An "Ordinary Nazi"
06-14-2013Christopher Browning has an excellent essay in this week's New York Review of Books that sheds great light on the question of what, if anything, we mean when we speak of an “ordinary Nazi.” His reflections are addressed at two books, the first of which is A Small Town Near Auschwitz: Ordinary Nazis and the Holocaust, by Mary Fulbrook. Fulbrook looks closely at “Udo Klausa, the Landrat (the principal civilian administrator) of the county of Be?dzin (Bendsburg).” Klausa carried out and administered a racist Nazi policy, but, in Fulbrook’s account, he saw himself neither as a racist nor as a bad person.
She, following in the tradition of Arendt’s exploration of Adolf Eichmann, asks: How could an apparently upstanding and normal person become so entrenched in carrying out Nazi policies concerning the Jews. Browning writes:
What kind of person was Udo Klausa and what does Fulbrook mean by the term “ordinary Nazi”? Klausa came from a family of nationalist, conservative Catholics and aspired to a career in either the military or civil service. His frail health precluded the former more than his Catholicism disadvantaged the latter. A party member since February 1933, he allayed the reservations of even the most fervent anti-Christian Nazis by his loyal and efficient service to the regime. Fulbrook summarizes as follows the evaluation of Klausa by a notorious Nazi opponent of the Christian churches:
Despite the fact that Klausa internally “felt himself bound to his Catholic religion,” he had “in no way” let this get in the way of his “practical commitment to the National Socialist cause” and his preparedness “to give his utmost for the Führer’s work.”

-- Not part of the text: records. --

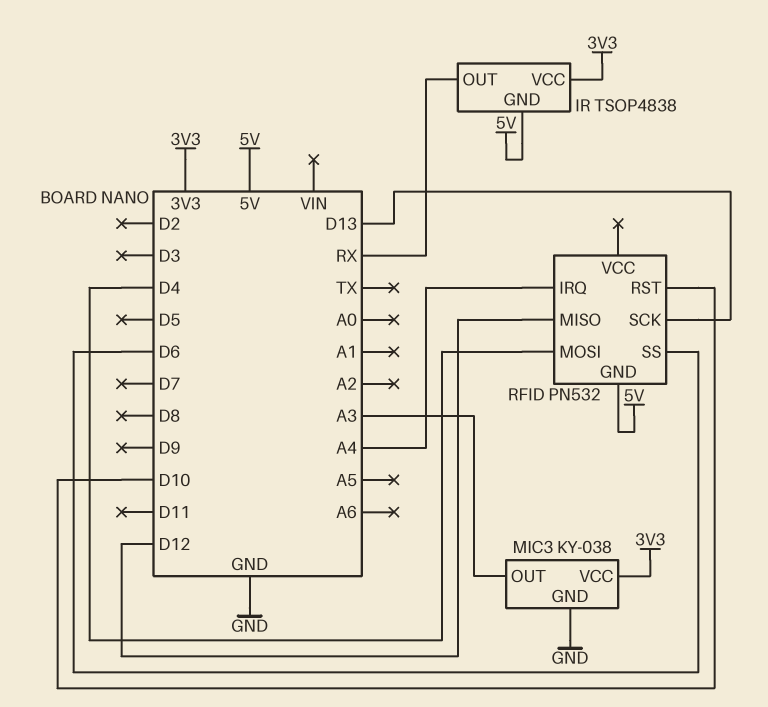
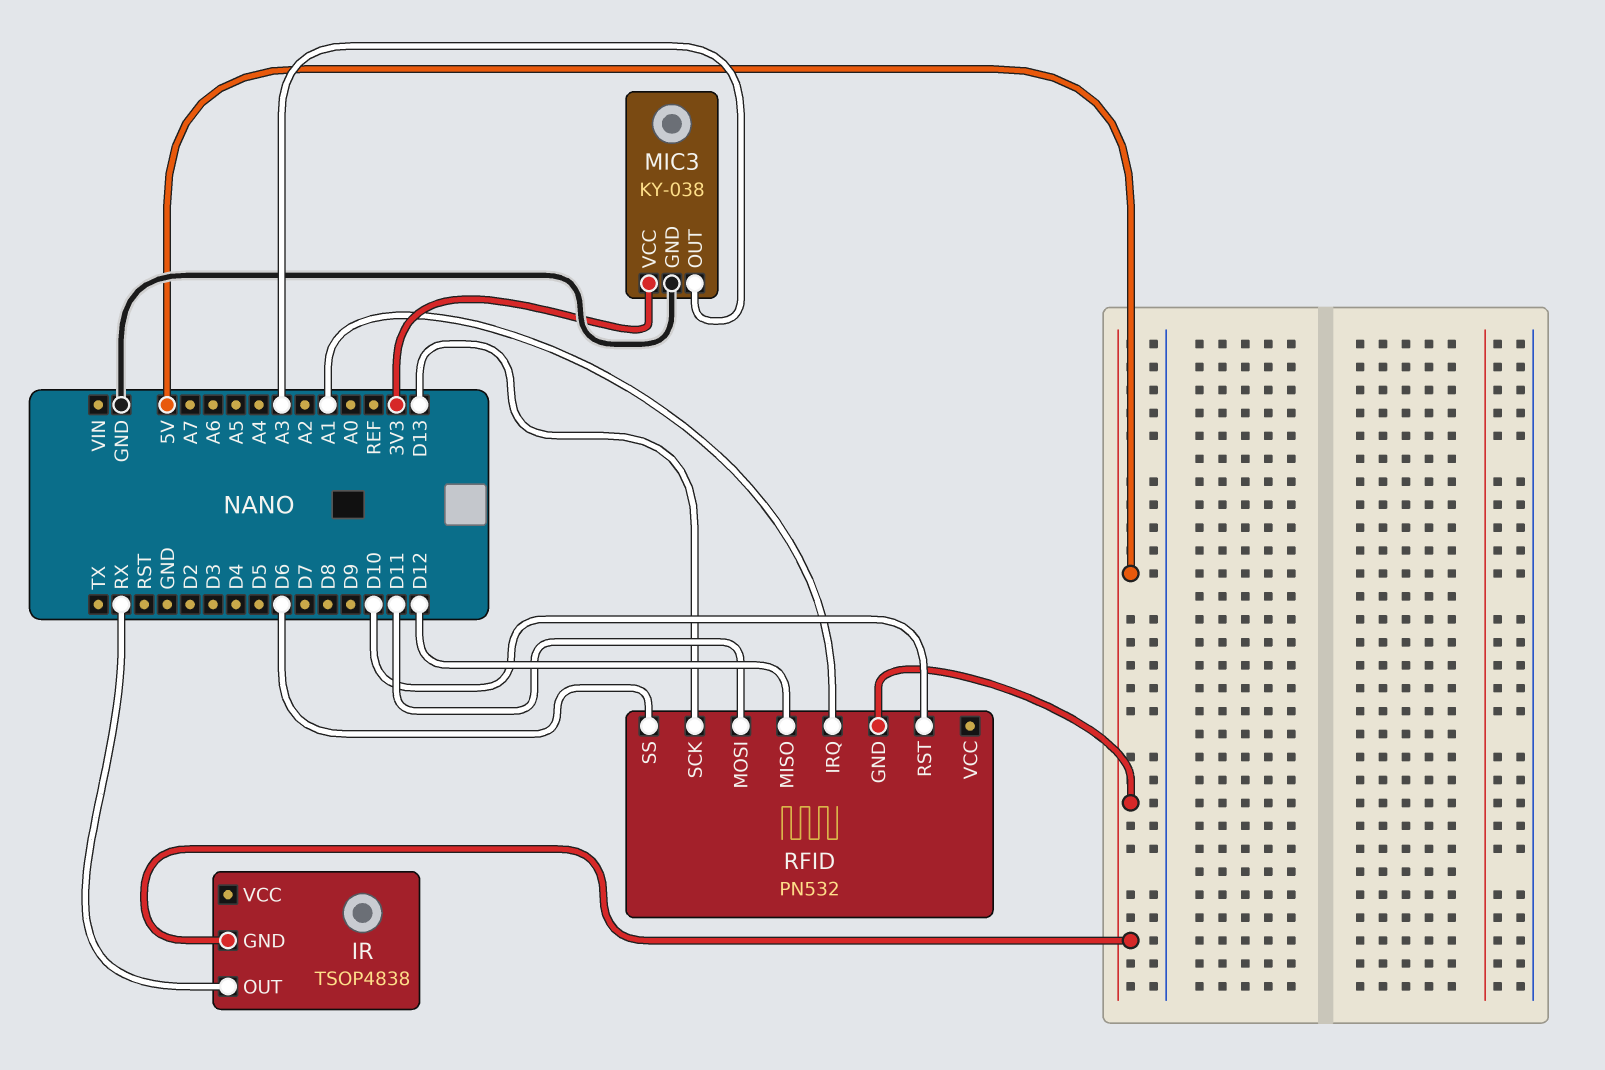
IR pin VCC: 3V3 -> none
RFID pin IRQ: A4 -> A1
RFID pin MOSI: D4 -> D11

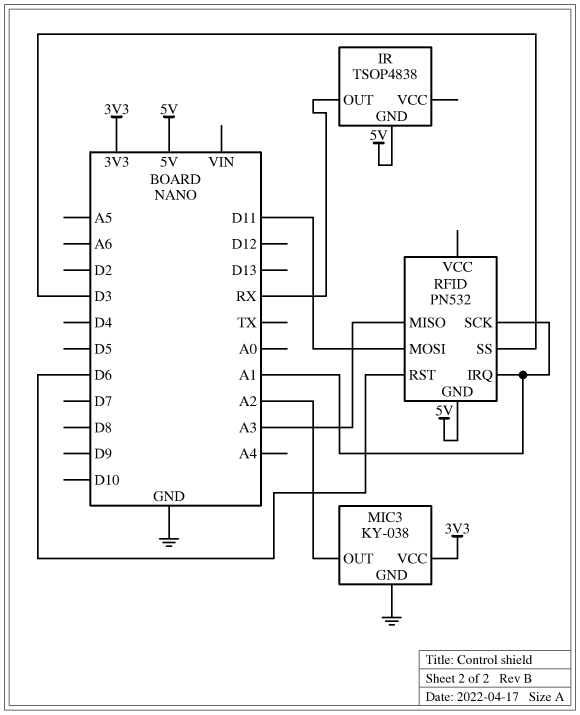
MIC3 pin OUT: A3 -> A2
RFID pin MISO: D12 -> A3
RFID pin RST: D10 -> D6
RFID pin SCK: D13 -> A1
RFID pin SS: D6 -> D3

Klausa shared the assumptions of many of his countrymen about Germany’s entitlement to imperial rule in Eastern Europe over people deemed racially and culturally inferior. Remarkably oblivious to the human impact of Nazi racial and “Germanization” policies on Jews and Poles, he felt himself to be “decent,” not “really” a Nazi, and an apolitical civil servant who was involved in “only administration.” Through a parallel account of the experience and fate of Be?dzin’s Jews, Fulbrook demonstrates that what to Klausa was “only administration” was in fact the implementation of policies that humiliated, expropriated, exploited, impoverished, starved, uprooted, and finally murdered the Jews of Be?dzin. Their families were torn apart and their lives ended by successive levies for forced labor and then selections for deportation to Auschwitz.
Browning makes the obvious analogy to Arendt’s characterization of Adolf Eichmann as banal. He argues, however, that whereas Fullbrook is right to see Klausa as an ordinary Nazi, Arendt was wrong to think so of Eichmann. Why this is, however, he neglects to say. For if one reads all the recent research on Eichmann from the Sassen interviews, the obvious conclusion is that Eichmann, like Klausa, was also an ordinary Nazi, with the one meaningful difference that Eichmann had a job that put him in at the center of the Nazi Jewish extermination program, while Klausa’s job left him on the fringes of that same policy. This is an important difference insofar as Eichmann, much more so then Klausa, became a central symbol and facilitator of the holocaust writ large. But how it changes their moral motivations is difficult to see.
The second book Browning reviews is Soldaten: On Fighting, Killing, and Dying: The Secret World War II Transcripts of German POWs, by Sönke Neitzel and Harald Welzer. Soldaten is an excellent book, one I’ve read. It uses recorded conversations of German Prisoners of War to explore the inner and moral frames of German soldiers during the war. Browning writes:
Two such frames of reference were pivotal, they argue. The first was the Third Reich and its “National-Socialist morality,” predicated upon fundamental racial inequality and the primacy of the German Volk community over other groups as well as individual Germans. The second was the war, during which 17 million Germans served in, and identified with, the armed forces and held the widely shared military values of bravery, toughness, obedience, and willingness to sacrifice. Against these two major influences, they argue, other factors such as previous political views and individual predisposition were marginal in shaping behavior.
The authors also note that our contemporary historical understanding of the Nazi era, which places the Holocaust at the center, was not the perspective through which most Germans—both soldiers and civilians—experienced World War II. (Indeed, they might have added that viewing the Third Reich and World War II primarily through the prism of the Holocaust did not prevail within the historical profession and wider society until the 1980s.) But the conclusions the authors draw from these surreptitiously recorded conversations concerning soldiers’ awareness of, attitudes toward, and participation in war crimes and the murder of the Jews are the strong point of the book.
Both A Small Town Near Auschwitz: Ordinary Nazis and the Holocaust and Soldaten: On Fighting, Killing, and Dying: The Secret World War II Transcripts of German POWs are crucial reading. So too is his review. It is your weekend read.